* [Spatial grounding data]:
* * *

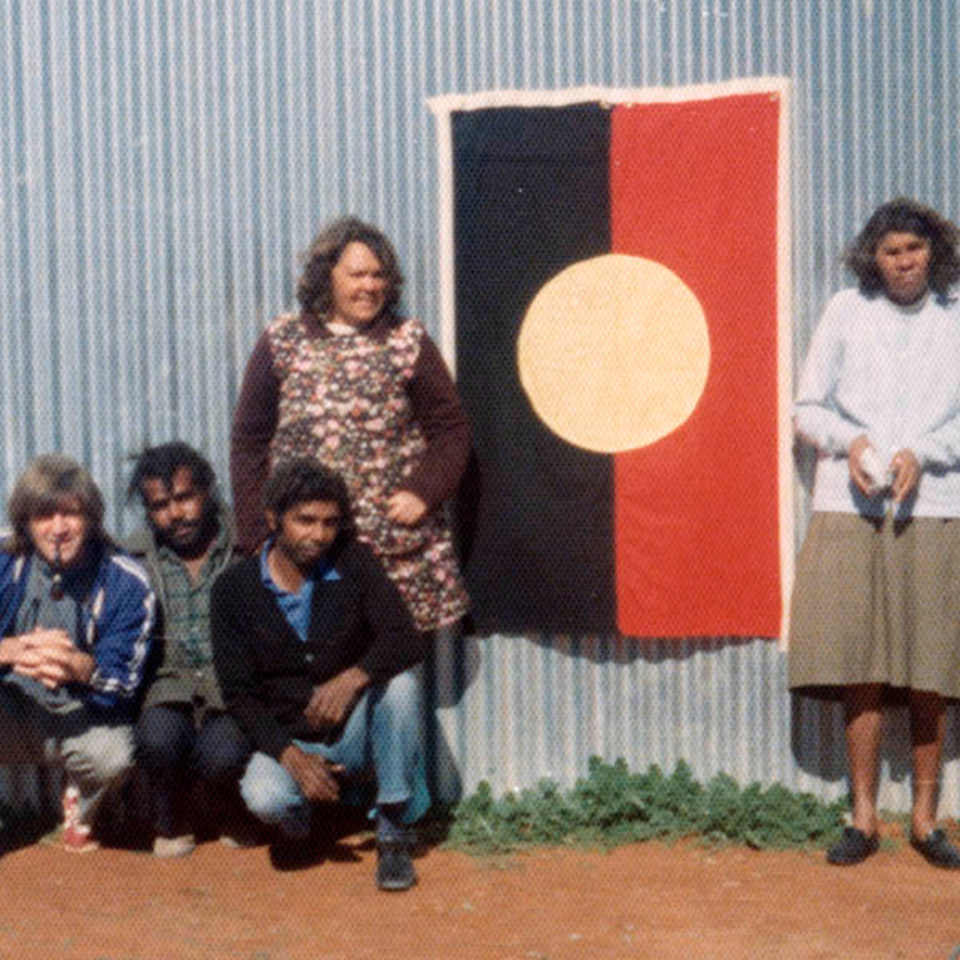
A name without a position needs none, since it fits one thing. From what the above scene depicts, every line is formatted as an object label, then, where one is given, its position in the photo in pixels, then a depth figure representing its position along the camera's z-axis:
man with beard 4.74
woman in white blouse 4.71
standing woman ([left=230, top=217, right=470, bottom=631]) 4.76
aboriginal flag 5.07
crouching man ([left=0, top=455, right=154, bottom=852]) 4.77
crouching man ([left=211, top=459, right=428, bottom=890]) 4.54
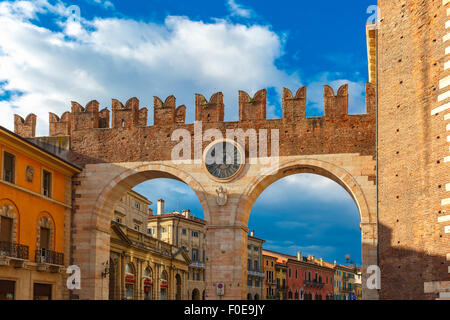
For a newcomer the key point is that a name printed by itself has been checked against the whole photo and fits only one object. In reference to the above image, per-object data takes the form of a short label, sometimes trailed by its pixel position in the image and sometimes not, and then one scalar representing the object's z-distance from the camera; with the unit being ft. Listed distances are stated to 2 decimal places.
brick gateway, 85.15
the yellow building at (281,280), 292.20
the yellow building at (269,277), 280.10
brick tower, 64.69
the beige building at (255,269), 263.08
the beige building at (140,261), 145.28
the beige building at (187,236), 223.51
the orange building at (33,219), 76.02
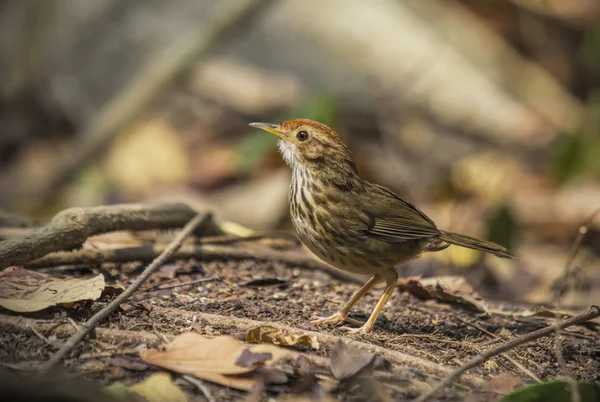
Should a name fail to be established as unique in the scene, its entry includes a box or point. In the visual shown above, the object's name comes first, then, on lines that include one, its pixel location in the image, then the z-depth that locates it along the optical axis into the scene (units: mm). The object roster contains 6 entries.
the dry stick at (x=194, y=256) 8375
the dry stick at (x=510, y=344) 5694
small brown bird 8430
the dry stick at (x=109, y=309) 5703
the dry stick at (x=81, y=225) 7151
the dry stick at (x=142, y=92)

* * *

* [WORK TASK]:
Repeat exactly the lines above, from the line that contains "For a newcomer" down through the line that contains "the dry stick at (x=510, y=344) 5694". Include both of those lines and none of the pictures.

* [EXERCISE RESPONSE]:
For a newcomer the key point is that a name printed by itself has been checked against the whole photo and fits only one object. In reference to the above image, per-object data takes the form of a short label, sometimes trailed by its pixel position in the image and sometimes not, and then one scalar representing the object's z-distance from the camera; with the unit being ft. Listed distances are stated to 2 decimal places.
brick gateway, 85.15
the yellow building at (281,280), 292.20
the yellow building at (269,277), 280.10
brick tower, 64.69
the beige building at (255,269), 263.08
the beige building at (140,261), 145.28
the beige building at (187,236), 223.51
the orange building at (33,219), 76.02
Should a name fail to be established as unique in the scene, its entry includes a box or point. In the visual shown above, the object's name comes first, then, on lines that include one, its pixel location in the image, then the z-depth that locates it along the optical axis into the scene (units: mm). The object roster contains 6 entries.
the dry stick at (x=194, y=256) 8375
the dry stick at (x=510, y=344) 5694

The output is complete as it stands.